DIRECTIONS:
**A.** Answer these questions from the Git Branch Manager post:
(i) Which key restores the changes that gbm stashed?
(ii) What command can be typed anywhere once the git alias is added?
(iii) What did the request "Make old branches look old" turn into?
**B.** Print the Git Branch Manager post from "Installation is pretty" up to and including "anywhere. Pretty neat!".

Claude Code is great. It never gets tired. It never gets angry. Even if I kept asking questions and piling more features on top.
- “Let’s make a shell script using Python to display Git branches.”
- “Ohhh, can we make it show which branches have uncommitted changes?”
- “Oh, oh! Add some colors, but tasteful colors…”
- “Hey, there are a lot of branches here. What if pressing
shift
+d
deleted branches (but we should probably have a confirmation…)?” - “You know what it really needs now? A loading spinner!”
After a few hours of asynchronous back and forth, we had a result! Git Branch Manager: a terminal UI that actually shows useful information at a glance. Navigate your branches with arrow keys, see visual indicators for everything important, and perform common operations without memorizing Git commands.

For me, those little indicators are game changers:
*
Current branch[modified]
Has uncommitted changes[unpushed]
Exists locally but not on remote[merged]
Already merged (why is this still here?)↓
Remote branch you haven’t checked out yet
One feature that I love: Smart stash management. When you try to switch branches with uncommitted changes, gbm
asks if you want to stash them. But here’s the cool part: it remembers which stashes it created and gives you a notification when you switch back. Press ‘S’ and boom! Your changes are restored!
This process still blows my mind. I describe what I wanted in plain English, and Claude Code would translate these chaotic ideas into actual, working Python. “Make old branches look old” turned into color-coding based on commit age. “It should be smart about stashing” became an entire stash management system.
Installation is pretty simple, too. No pip, no dependencies, just curl and go:
# Quick install
sudo curl -L https://raw.githubusercontent.com/daveschumaker/gbm/main/git-branch-manager.py -o /usr/local/bin/git-bm
sudo chmod +x /usr/local/bin/git-bm
# Additionally, add as a git alias
git config --global alias.bm '!git-bm'
Now you can just type git bm
anywhere. Pretty neat!
There’s also browser integration (press b
on any branch), worktree support, and a bunch of other features I’m proud of, err, creating, despite not having touched the code.
Here’s the thing about vibe coding with AI: it completely changes what’s possible for a weekend project. I built a legitimate, useful tool in a language I don’t know and using standard libraries I’d never heard of.
If you asked me 6 months ago if someone with no knowledge could build useful tools or websites using AI prompts only, I might have said no. “You still need people who understand software engineering principles, who understand what the code is doing,” I’d (not so) confidently say.
But now… it’s getting crazy. Is this the future of programming? To be a glorified conductor who oversees an orchestra of AI agents? Maybe!
Bottom line: my Git branches have never looked better, and I didn’t have to spend six months learning Python to make it happen! So, if you’re buried in branches like I was, give gbm a shot: github.com/daveschumaker/gbm
Now if you’ll excuse me, I need to go stare at my beautifully organized branch list again.
P.S. Yes, I realize I could have just cleaned up my branches manually in less time than it took to build this. But where’s the fun in that?

Data excerpts:
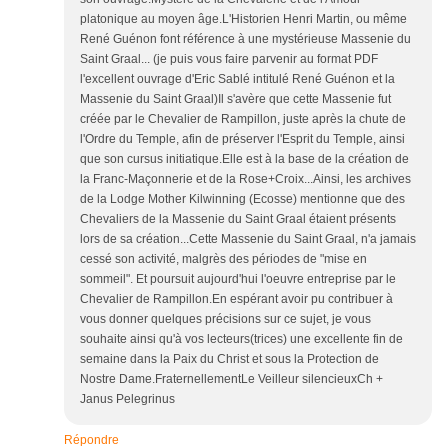
platonique au moyen âge.L'Historien Henri Martin, ou même
René Guénon font référence à une mystérieuse Massenie du
Saint Graal... (je puis vous faire parvenir au format PDF
l'excellent ouvrage d'Eric Sablé intitulé René Guénon et la
Massenie du Saint Graal)Il s'avère que cette Massenie fut
créée par le Chevalier de Rampillon, juste après la chute de
l'Ordre du Temple, afin de préserver l'Esprit du Temple, ainsi
que son cursus initiatique.Elle est à la base de la création de
la Franc-Maçonnerie et de la Rose+Croix...Ainsi, les archives
de la Lodge Mother Kilwinning (Ecosse) mentionne que des
Chevaliers de la Massenie du Saint Graal étaient présents
lors de sa création...Cette Massenie du Saint Graal, n'a jamais
cessé son activité, malgrès des périodes de "mise en
sommeil". Et poursuit aujourd'hui l'oeuvre entreprise par le
Chevalier de Rampillon.En espérant avoir pu contribuer à
vous donner quelques précisions sur ce sujet, je vous
souhaite ainsi qu'à vos lecteurs(trices) une excellente fin de
semaine dans la Paix du Christ et sous la Protection de
Nostre Dame.FraternellementLe Veilleur silencieuxCh +
Janus Pelegrinus
Répondre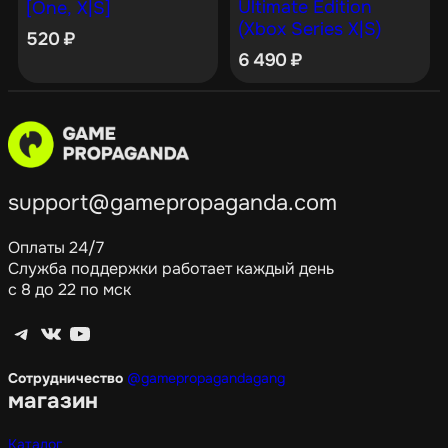
Ultimate Edition
[One, X|S]
(Xbox Series X|S)
520
₽
6 490
₽
support@gamepropaganda.com
Оплаты 24/7
Служба поддержки работает каждый день
с 8 до 22 по мск
Telegram
ВКонтакте
YouTube
Сотрудничество
@gamepropagandagang
магазин
Каталог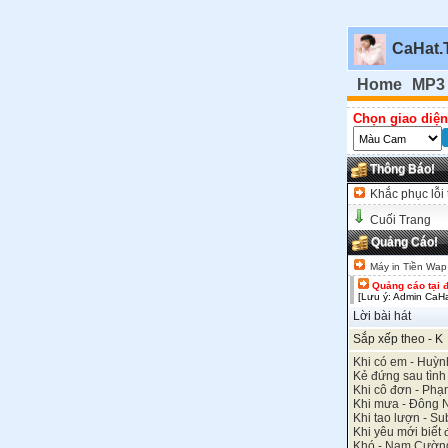
CaHat.
Home
MP3
Chọn giao diện
Thông Báo!
Khắc phục lỗi 
Cuối Trang
Quảng Cáo!
Máy in Tiền Wap
Quảng cáo tại 
[Lưu ý: Admin CaHa
Lời bài hát
Sắp xếp theo - K
Khi có em - Huỳn
Kẻ đứng sau tình
Khi cô đơn - Ph
Khi mưa - Đông 
Khi tao lượn - Su
Khi yêu mới biết 
Khó - Nam Cườn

PROBLEM SOLUTIONS:
**A.**
(i) 'S'
(ii) git bm
(iii) Color-coding based on commit age

**B.**
Installation is pretty simple, too. No pip, no dependencies, just curl and go:
# Quick install
sudo curl -L https://raw.githubusercontent.com/daveschumaker/gbm/main/git-branch-manager.py -o /usr/local/bin/git-bm
sudo chmod +x /usr/local/bin/git-bm
# Additionally, add as a git alias
git config --global alias.bm '!git-bm'
Now you can just type git bm
anywhere. Pretty neat!